De António Parente a 11 de Novembro de 2008 às 15:10
Maria João
A notícia que cita é condenável e merece reprovação total. Seja mulher, criança ou homem, são sempre situações condenáveis e criminosas. Enquanto não existir uma estratégia global para construção de uma sociedade não violenta, notícias dessas estarão sempre a aparecer. Eu podia citar-lhe notícias públicas de situações em que homens foram vítimas mas não é esse o ponto da questão. O que defendo é campanhas globais contra a violência, começando logo na infância.
Sou eu, não a João. Sugiro a leitura do comentário da Ana.
De Ana a 11 de Novembro de 2008 às 15:38
É óbvio que se deve lutar contra todos os tipos de violência. No entanto, no caso da violência doméstica todos nós sabemos que há muitíssimo mais vítimas mulheres do que homens. Acho que é óbvio que qualquer uma das violências é condenável, mas ninguém pode negar que as mulheres sofrem muitíssimo mais de violência doméstica...
Obrigada, Ana, talvez dito por si a coisa se netenda melhor.
De Luís Lavoura a 11 de Novembro de 2008 às 15:49
Mas isto NÃO É violência doméstica. Isto é um assassinato "vulgar", por motivos passionais. Os assassinatos sempre foram crime público, e já o eram, e já eram punidos, muito antes de se começar a falar da violência doméstica.
No caso vertente temos um homem que mata uma mulher por motivos passionais, mas fora de casa e não num contexto familiar, logo, não se trata de violência doméstica.

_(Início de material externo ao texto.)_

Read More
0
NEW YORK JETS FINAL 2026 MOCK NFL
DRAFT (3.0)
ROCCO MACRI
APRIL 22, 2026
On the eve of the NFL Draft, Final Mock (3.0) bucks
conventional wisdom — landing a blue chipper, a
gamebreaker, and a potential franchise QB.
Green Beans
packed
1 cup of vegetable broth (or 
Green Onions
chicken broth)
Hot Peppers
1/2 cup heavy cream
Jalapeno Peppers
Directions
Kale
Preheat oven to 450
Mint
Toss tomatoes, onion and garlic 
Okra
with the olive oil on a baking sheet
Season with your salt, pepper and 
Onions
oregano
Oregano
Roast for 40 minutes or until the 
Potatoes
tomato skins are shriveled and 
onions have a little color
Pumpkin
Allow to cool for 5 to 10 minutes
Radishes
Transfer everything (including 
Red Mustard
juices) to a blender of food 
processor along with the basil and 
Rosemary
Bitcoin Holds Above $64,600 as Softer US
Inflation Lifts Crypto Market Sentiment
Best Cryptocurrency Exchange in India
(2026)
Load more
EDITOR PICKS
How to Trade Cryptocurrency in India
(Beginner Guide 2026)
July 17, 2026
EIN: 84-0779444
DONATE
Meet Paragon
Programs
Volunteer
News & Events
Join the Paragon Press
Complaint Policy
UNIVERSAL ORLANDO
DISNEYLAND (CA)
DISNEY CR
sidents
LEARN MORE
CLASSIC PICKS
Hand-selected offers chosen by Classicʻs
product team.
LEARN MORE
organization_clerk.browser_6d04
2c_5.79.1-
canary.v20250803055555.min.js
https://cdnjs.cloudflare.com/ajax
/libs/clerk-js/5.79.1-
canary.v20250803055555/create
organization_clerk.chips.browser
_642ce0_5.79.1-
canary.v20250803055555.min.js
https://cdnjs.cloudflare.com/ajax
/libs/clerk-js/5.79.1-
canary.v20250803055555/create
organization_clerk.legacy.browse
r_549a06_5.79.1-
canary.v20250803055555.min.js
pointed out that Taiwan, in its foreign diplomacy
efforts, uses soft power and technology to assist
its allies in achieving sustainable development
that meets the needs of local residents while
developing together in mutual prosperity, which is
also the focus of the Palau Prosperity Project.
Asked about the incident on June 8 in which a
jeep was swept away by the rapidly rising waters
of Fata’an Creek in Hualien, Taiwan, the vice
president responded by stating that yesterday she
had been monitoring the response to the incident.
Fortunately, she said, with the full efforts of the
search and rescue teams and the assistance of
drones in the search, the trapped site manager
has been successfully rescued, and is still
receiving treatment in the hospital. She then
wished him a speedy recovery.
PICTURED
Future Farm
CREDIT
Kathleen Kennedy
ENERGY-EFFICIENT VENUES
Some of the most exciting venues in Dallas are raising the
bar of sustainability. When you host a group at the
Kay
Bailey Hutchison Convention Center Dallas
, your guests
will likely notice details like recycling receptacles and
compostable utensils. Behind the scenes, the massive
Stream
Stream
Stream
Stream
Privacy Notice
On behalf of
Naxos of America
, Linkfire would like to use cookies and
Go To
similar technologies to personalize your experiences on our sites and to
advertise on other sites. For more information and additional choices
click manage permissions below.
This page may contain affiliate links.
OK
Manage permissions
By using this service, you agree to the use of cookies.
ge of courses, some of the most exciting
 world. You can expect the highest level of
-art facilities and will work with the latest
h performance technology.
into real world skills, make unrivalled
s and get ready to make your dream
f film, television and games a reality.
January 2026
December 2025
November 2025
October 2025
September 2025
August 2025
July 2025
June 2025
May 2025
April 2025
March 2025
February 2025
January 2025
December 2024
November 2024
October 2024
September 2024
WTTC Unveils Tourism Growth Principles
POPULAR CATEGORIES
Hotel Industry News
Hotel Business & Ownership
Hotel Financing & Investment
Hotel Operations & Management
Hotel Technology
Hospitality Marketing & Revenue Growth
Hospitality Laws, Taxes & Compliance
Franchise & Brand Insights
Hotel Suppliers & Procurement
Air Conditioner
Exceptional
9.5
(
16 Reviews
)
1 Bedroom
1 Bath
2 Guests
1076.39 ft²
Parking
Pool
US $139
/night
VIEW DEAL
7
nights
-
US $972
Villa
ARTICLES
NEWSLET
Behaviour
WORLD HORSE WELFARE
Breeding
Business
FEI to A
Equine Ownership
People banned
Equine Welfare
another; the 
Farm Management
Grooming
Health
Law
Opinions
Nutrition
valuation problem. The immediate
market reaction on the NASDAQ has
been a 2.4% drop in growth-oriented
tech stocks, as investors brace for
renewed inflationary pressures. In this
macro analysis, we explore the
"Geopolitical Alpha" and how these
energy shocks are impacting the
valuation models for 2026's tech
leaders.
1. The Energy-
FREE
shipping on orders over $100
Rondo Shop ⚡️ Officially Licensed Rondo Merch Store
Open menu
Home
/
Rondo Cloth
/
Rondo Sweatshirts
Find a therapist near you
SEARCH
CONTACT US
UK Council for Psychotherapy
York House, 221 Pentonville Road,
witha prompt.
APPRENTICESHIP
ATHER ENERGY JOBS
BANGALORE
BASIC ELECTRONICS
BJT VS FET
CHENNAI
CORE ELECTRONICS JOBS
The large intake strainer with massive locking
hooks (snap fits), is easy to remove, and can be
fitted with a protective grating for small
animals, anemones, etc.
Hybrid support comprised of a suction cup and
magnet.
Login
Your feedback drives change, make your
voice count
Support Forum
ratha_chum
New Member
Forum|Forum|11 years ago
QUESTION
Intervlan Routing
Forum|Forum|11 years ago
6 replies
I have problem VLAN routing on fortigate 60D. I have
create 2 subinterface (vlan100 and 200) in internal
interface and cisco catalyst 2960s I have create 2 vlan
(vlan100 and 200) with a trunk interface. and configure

A violência doméstica é um crime muito mais insidioso, na medida em que geralmente não deixa marcas (não há um cadáver para ser enterrado), é feita dentro de uma casa, portanto às escondidas, e a vítkma e o criminoso continuam a viver um com o outro como se nada se tivesse passado. Em todos estes pontos, a violência doméstica é crucialmente diferente do presente assassinato.
De António Parente a 11 de Novembro de 2008 às 16:49
A notícia no Sol não tem a ver com violência doméstica. É um crime como acontecem, infelizmente, dezenas de outros todos os dias.
Em relação à violência doméstica, apenas conhecemos os casos que aparecem à luz do dia. Não sabemos o que se passa na casa de cada um. Há situações de violência psicológica que podem destruir lentamente a personalidade de uma pessoa.
Considero importante a luta contra a violência doméstica mas sem discriminação de género. Ao dar-se mais importância à mulher impede-se que os homens tenham coragem para assumir que também podem ser vítimas. Há uma coisa que se chama "vergonha social" e de que os homens sofrem bastante. Pense nisso.
De Luís Lavoura a 11 de Novembro de 2008 às 15:38
Muito obrigado pela parte que me toca.
A Ana insiste, não sei por quê, em considerar o assassínio de uma mulher como mais reprovável e mais digno e notícia do que o assassínio de um homem. Um assassínio é um assassínio e deve ser, e é, punido pela Justiça, quer a vítima seja homem ou mulher, e quer o assassino seja @ namorad@, um familiar ou um vizinho da vítima.
Recomendo a leitura do comentário da Ana, Luís Lavoura.